First Lieut. Rice McLean, of Company A, an elegant gentleman and brave officer, was in command of his company most of the time, especially during the latter part of the war. His captain, Dave Alexander, was the oldest man in the Regiment and was much disabled by wounds. Lieutenant McLean was frequently called upon to perform the most hazardous and important duties, which he did with dispatch and to the highest satisfaction of the commanding officer. None stood higher in the Regiment or was more respected for his fidelity as a soldier. He was most amiable in character and in kindly comradeship toward his fellow soldiers. He was wounded several times in battle. He died a few years ago in Kentucky, where he had lived since the close of the war. I could not resist the opportunity of saying a word regarding my warm personal friend, Rice McLean. He was a brother of the wife of Capt. Tom Hardison, one of Nashville’s most worthy and honorable citizens.
Lieut. J. W. Storey, who was in command of Company I at the surrender, writes me that I should speak of the killing of Eb Crozier, of his company, who was a most intelligent, lovable man, and a brave soldier during the entire war. He received his parole of honor with the rest of the Regiment at Charlotte, N. C., May 3, 1865, and started home with us; but before reaching Sweetwater, Tenn., he took the road to the right to go to his home in Upper East Tennessee, which he had not visited for years. Upon reaching home, he was brutally murdered by a band of Union bushwhackers, with his parole of honor in his pocket, the ink with which it was written being hardly dry upon the paper. A more dastardly act was never perpetrated. His name has been placed among the killed in battle of his company, and I am sure that the reader will say that it rightfully belongs there, together with any other honor that could be attached to his memory.

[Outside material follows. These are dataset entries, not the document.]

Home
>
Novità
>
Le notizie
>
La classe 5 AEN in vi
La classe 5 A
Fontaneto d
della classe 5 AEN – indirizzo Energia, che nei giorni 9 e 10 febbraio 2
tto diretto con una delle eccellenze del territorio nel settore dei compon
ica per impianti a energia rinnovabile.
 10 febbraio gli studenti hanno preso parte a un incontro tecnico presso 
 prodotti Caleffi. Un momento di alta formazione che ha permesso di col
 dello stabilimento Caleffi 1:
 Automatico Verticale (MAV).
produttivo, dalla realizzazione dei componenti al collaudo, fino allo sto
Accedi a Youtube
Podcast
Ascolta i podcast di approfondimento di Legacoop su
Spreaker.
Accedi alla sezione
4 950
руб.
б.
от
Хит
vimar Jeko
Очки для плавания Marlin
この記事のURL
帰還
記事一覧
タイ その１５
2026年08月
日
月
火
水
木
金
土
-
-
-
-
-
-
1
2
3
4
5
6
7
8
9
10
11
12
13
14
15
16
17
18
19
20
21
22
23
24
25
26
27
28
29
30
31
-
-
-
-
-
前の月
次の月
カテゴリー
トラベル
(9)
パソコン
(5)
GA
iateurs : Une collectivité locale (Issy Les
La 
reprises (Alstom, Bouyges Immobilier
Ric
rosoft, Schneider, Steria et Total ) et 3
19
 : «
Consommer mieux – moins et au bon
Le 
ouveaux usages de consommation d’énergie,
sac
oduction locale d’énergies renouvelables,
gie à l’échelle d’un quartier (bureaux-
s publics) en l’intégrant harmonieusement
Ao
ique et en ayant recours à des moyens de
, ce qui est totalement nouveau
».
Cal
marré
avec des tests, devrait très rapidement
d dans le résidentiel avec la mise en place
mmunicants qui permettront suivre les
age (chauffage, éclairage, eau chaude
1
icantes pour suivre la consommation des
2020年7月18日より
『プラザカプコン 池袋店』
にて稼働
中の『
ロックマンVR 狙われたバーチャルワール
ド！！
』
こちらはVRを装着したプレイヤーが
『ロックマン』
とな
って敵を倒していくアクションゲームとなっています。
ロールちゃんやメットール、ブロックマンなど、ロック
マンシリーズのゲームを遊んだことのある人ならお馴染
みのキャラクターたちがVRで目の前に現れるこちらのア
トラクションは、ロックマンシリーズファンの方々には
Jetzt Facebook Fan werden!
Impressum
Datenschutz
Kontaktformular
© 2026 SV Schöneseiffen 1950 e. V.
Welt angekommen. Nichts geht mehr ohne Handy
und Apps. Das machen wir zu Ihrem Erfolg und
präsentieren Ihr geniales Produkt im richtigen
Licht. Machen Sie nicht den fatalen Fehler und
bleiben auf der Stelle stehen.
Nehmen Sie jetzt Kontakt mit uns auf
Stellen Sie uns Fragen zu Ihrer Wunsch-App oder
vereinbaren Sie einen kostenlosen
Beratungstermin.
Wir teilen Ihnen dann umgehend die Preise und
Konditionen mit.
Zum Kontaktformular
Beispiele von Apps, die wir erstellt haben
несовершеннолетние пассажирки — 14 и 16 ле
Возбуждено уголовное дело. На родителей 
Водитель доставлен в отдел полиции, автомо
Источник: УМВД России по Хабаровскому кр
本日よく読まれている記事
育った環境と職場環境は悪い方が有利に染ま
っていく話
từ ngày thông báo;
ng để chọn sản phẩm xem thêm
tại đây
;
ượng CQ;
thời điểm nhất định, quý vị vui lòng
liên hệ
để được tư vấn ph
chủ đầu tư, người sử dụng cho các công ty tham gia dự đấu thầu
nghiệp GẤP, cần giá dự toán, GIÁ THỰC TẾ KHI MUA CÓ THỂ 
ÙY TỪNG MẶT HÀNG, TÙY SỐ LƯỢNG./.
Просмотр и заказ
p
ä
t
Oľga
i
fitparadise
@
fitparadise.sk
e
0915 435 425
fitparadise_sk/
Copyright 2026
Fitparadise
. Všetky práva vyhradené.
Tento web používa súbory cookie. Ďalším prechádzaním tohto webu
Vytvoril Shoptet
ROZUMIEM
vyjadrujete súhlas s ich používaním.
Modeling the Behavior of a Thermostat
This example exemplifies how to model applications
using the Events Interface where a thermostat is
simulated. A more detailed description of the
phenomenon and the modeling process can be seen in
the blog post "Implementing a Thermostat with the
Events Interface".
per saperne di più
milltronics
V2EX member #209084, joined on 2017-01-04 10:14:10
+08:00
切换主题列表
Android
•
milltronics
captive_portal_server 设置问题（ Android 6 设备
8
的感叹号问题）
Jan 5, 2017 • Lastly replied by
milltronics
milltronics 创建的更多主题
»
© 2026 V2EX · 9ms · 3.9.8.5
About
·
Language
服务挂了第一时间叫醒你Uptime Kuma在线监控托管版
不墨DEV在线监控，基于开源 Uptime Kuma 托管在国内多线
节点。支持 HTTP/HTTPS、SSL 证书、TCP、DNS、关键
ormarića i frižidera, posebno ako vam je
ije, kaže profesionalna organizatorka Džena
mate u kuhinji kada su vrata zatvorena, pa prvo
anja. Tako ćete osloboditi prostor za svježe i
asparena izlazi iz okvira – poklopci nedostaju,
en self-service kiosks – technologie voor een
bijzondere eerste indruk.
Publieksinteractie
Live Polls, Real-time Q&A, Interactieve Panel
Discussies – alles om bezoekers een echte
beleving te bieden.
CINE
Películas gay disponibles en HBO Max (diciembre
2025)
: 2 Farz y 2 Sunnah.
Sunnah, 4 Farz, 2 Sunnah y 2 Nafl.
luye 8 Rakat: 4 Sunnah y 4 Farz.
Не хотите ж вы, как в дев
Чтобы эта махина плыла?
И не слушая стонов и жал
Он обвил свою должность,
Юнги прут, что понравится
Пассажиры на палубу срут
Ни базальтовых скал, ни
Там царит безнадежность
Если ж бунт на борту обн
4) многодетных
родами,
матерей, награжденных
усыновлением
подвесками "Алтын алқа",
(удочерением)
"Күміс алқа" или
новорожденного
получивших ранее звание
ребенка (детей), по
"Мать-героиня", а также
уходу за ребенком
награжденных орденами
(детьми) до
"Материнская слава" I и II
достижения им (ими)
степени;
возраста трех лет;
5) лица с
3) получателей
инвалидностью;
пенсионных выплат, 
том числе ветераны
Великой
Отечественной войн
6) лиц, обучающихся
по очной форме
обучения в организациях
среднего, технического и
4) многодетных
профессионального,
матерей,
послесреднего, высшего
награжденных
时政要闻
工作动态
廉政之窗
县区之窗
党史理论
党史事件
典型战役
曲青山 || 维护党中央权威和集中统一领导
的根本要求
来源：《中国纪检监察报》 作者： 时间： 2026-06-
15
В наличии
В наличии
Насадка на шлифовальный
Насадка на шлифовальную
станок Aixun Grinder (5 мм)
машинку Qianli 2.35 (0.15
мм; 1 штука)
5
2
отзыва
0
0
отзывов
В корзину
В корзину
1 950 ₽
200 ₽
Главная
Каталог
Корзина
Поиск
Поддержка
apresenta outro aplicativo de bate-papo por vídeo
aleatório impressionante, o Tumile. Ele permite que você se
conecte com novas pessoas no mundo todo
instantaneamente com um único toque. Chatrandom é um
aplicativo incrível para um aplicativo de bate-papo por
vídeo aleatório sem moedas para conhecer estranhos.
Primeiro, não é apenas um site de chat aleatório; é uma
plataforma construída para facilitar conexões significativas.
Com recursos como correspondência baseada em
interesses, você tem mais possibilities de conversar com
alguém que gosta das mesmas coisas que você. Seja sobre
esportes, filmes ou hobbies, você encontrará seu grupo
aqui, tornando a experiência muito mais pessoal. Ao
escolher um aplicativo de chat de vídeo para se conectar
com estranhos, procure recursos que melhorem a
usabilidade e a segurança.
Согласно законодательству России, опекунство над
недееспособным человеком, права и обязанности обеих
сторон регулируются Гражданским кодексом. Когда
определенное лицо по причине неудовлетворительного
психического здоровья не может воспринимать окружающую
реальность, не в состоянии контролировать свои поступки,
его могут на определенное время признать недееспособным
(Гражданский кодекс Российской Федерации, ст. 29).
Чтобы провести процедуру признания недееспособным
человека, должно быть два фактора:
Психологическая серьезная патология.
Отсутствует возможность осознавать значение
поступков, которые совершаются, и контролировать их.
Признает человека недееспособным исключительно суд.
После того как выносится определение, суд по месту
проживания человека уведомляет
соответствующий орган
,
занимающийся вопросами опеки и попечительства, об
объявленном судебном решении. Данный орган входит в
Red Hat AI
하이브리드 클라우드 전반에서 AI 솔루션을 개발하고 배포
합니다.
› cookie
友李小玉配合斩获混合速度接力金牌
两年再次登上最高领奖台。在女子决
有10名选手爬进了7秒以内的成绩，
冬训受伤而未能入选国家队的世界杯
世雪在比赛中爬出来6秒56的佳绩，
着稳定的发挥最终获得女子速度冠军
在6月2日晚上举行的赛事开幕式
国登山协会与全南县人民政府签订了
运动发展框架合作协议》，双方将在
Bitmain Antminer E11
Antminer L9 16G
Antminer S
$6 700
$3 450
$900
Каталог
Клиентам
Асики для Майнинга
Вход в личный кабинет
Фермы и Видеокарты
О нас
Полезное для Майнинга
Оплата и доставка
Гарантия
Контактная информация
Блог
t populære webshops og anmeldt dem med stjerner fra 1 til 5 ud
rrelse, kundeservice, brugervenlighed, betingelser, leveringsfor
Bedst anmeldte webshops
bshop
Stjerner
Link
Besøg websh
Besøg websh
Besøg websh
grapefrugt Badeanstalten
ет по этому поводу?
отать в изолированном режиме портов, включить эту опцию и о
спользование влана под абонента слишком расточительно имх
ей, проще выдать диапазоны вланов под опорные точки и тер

Capt. James H. Britton, of Company K, was a native of Lebanon, Tenn., and was educated at Cumberland University, where he graduated with highest honors as a civil engineer. He was first lieutenant of the “Cedar Snags,” of which Paul F. Anderson was captain. When the Fourth Tennessee Cavalry Regiment was organized, the company became a part of it. Captain Anderson became lieutenant colonel and Lieutenant Britton was made captain of Company K, both continuing as such until the surrender of the army, in 1865, at Greensboro, N. C. During the greater part of the war Company K was the escort of the commanding general. Captain Britton was a faithful, brave, and intelligent officer. He and his company were well known to the Army of Tennessee by the important duties that they were called upon to do in carrying orders to different parts of the field, frequently where the battle raged fiercest and hottest. The company’s killed and wounded was heavy, as will be seen on pages 165 and 166. Soon after the war Captain Britton moved to Texas, where he was successful as a business man and accumulated quite a fortune. He died there many years ago, a public-spirited, most worthy citizen. Dr. R. L. C. White and Wat Weakley, who were well-known citizens of Nashville, Tenn., were soldiers in this company, having joined it when it was first organized, and served throughout the war.